Average True Range
The Average True Range (ATR) indicator is a technical analysis tool that measures market volatility. It was developed by J. Welles Wilder Jr. and is used to determine the average range of price movements for a particular security over a given time period. The ATR is calculated by taking the average of the True Range (TR) over a specified number of periods.
The True Range is the largest of the following three calculations:
The distance between the high and low of the current period.
The distance between the previous close and the current high.
The distance between the previous close and the current low.
The Average True Range (ATR) indicator can be presented in a dollar amount or as a percentage.
Traders can use the ATR in a few different ways:
Volatility measurement: The ATR can help traders to identify how volatile a market is. A higher ATR indicates that the market is more volatile, while a lower ATR indicates that the market is less volatile. This information can help traders to determine their risk tolerance and adjust their trading strategies accordingly.
Setting stop-loss levels: Traders can use the ATR $ to set stop-loss levels that are proportional to the current market volatility. For example, if the ATR is high, a trader may set a wider stop-loss to account for the increased volatility, while if the ATR is low, a trader may set a tighter stop-loss.
Position sizing: Traders can also use the ATR % to determine their position size based on the current market volatility. A higher ATR indicates that the market is more volatile and may require a smaller position size to manage risk, while a lower ATR may allow for a larger position size.
At TheUptrend, we use the Average True Range (ATR) indicator as a percentage to help compare different opportunities. A stock with a lower Average True Range % has less risk but also less opportunity for capital gains. A stock with a higher Average True Range % has more risk but also has a higher opportunity for capital gains.
Here are a couple of examples.
Campbell Soup is a household brand name with a relatively low Average True Range %.
Currently, the ATR is just 1.94%.
This tells us that this stock is not very risky, but at the same time the opportunity for capital gains is relatively low. We can see this by looking at the move from the recent low the recent high was a move of 24.4%. 24.4% sounds great until you compare it to a stock with a higher ATR %.
How does that compare to another stock that starts with the letter C? If we look at Conoco Phillips, it currently has an Average True Range % of 4.07%. More than double the current ATR for Campbell Soup. Our assumption based on just this number and not looking at the chart is that this stock would be much riskier, but have a much higher potential for capital gains. Let’s see what recent trading activity tells us.
Measuring the move from the low on the left-hand side of the chart to the peak, Conoco Phillips gained 76%.
Of course there’s the other side of the coin. A stock with a higher ATR also has a bigger potential for capital loss.

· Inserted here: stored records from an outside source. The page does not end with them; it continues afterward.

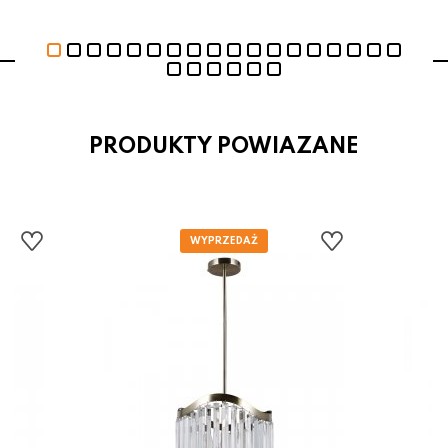
PRODUKTY POWIAZANE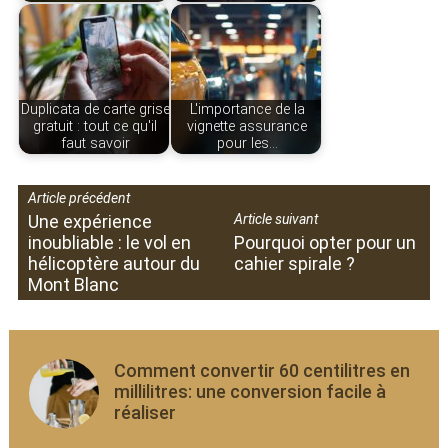
Duplicata de carte grise
L'importance de la
gratuit : tout ce qu'il
vignette assurance
faut savoir
pour les…
Article précédent
Une expérience
Article suivant
inoubliable : le vol en
Pourquoi opter pour un
hélicoptère autour du
cahier spirale ?
Mont Blanc
Comment convertir 60 centilitres en
millilitres: une conversion facile à
réaliser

In this example measuring from the peak to the recent low Conoco Phillips lost 33.9%.
This is just an example to highlight the differences between a low ATR and a high ATR. Typically investors wouldn’t compare these two stocks at the same time.
ATR fluctuates over time and stocks often move from periods of low volatility to periods of high volatility.
Each sector of the market has its own ATR range.
Biotech, Commodity, and Technology stocks generally have the highest ATR.
Historically, the least volatile sector of the S&P 500 has been the utility sector.
The utility sector consists of companies that provide essential services like electricity, gas, and water. These companies are often regulated and have stable, predictable cash flows, which can make their stocks less volatile than those of other sectors.
Overall, the ATR is a useful tool for traders to gauge market volatility and adjust their trading strategies accordingly. By using the ATR in combination with other technical indicators and analysis, traders can make more informed decisions about when to enter and exit the market and how to manage risk.